Hackers have their very own underground market for buying and selling our stolen data, and it’s only becoming more sophisticated.
According to the RAND Corporation’s most recent report on cybercrime, the hackers’ black market first emerged in Warsaw Pact countries in the late 1980s when the countries’ many programmers and mathematicians suddenly found themselves out of work. The market was paper-based instead of cyber and revolved mainly around identity theft. Hackers usually acted alone.
The chart below, also taken from the RAND report, shows just how far that market has come. While most hacker activity still occurs in Russia and Eastern Europe, the hackers’ marketplace is now dominated by more disciplined, organised, and structured groups with specialised targets and advanced hacker toolkits.
According to the RAND report, cybercriminals will continue to update their tools as it becomes harder for them to hack into our computers.
RAND acknowledges that people will likely become more savvy about cybersafety and install more encryption and protection measures onto their devices. However, cybercriminals will update their tools to keep up with these advances.
As the graphic below shows, the black market has also taken on a fairly rigid hierarchical structure as more people have gotten involved.

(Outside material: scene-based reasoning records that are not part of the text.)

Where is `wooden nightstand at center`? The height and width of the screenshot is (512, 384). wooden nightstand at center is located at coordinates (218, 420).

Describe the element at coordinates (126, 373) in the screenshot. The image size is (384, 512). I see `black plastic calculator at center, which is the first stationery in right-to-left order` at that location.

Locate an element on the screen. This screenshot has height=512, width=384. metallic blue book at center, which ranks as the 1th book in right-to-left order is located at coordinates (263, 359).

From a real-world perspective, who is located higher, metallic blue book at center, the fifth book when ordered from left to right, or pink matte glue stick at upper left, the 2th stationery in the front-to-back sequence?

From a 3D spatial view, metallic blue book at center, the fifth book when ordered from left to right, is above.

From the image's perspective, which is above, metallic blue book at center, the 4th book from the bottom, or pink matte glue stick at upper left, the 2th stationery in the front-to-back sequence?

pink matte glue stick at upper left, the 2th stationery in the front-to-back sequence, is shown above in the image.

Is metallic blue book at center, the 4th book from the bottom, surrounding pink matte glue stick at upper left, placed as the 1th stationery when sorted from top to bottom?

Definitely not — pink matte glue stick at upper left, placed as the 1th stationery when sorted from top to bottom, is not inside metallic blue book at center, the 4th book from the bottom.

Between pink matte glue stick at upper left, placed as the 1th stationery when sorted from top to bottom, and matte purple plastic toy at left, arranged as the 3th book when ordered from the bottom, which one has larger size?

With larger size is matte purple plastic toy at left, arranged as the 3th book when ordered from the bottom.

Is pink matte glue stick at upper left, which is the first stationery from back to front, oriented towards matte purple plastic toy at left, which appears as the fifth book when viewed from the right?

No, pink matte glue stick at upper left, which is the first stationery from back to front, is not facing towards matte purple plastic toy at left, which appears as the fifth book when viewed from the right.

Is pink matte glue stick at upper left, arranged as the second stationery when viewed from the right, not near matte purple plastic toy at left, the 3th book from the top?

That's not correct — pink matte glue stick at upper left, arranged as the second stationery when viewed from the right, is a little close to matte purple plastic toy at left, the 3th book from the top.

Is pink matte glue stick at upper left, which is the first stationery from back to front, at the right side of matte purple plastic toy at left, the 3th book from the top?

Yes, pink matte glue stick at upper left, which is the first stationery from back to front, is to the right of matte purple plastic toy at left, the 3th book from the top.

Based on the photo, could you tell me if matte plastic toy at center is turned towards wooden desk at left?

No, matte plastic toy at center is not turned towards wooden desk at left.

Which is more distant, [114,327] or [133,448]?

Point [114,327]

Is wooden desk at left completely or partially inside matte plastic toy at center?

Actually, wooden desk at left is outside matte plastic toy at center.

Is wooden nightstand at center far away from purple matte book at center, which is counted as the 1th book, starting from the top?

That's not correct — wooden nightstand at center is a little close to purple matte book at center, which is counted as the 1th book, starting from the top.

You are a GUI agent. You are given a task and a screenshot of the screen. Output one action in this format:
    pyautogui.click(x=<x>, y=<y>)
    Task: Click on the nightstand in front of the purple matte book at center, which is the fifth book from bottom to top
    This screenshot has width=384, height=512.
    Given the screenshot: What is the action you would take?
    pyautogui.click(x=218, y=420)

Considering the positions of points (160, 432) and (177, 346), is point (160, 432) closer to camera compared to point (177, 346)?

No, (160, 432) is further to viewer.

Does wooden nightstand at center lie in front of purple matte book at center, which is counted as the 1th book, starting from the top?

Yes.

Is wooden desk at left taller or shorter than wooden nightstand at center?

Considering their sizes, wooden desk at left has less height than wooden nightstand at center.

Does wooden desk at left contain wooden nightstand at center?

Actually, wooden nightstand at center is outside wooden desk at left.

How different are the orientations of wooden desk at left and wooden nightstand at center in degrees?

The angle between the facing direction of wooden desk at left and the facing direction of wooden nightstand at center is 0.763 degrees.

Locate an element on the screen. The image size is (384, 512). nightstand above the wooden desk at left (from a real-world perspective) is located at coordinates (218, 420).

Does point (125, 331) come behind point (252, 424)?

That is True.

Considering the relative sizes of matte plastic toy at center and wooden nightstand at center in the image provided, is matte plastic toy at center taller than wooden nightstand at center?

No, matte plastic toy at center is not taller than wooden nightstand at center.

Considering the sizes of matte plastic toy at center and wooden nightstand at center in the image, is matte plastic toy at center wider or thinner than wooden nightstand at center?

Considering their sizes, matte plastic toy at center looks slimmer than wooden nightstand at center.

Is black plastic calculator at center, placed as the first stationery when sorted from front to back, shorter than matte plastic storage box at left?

Since the 1980s, the level of technical knowledge needed to implement a cyber attack has declined. Now, almost any computer-literate person can enter the market. This has caused more and more people with varying levels of hacking abilities to enter into the market looking for “freelance” work and hackers-for-hire.
The hierarchy is eerily similar to that of the illegal drug trade. Anyone can be a mule, but getting to the top requires personal connections and a good reputation. In certain respects, reports RAND, the black market can be even more profitable than the illegal drug trade: goods and services can be distributed worldwide with the click of a button, leading to direct and immediate end results.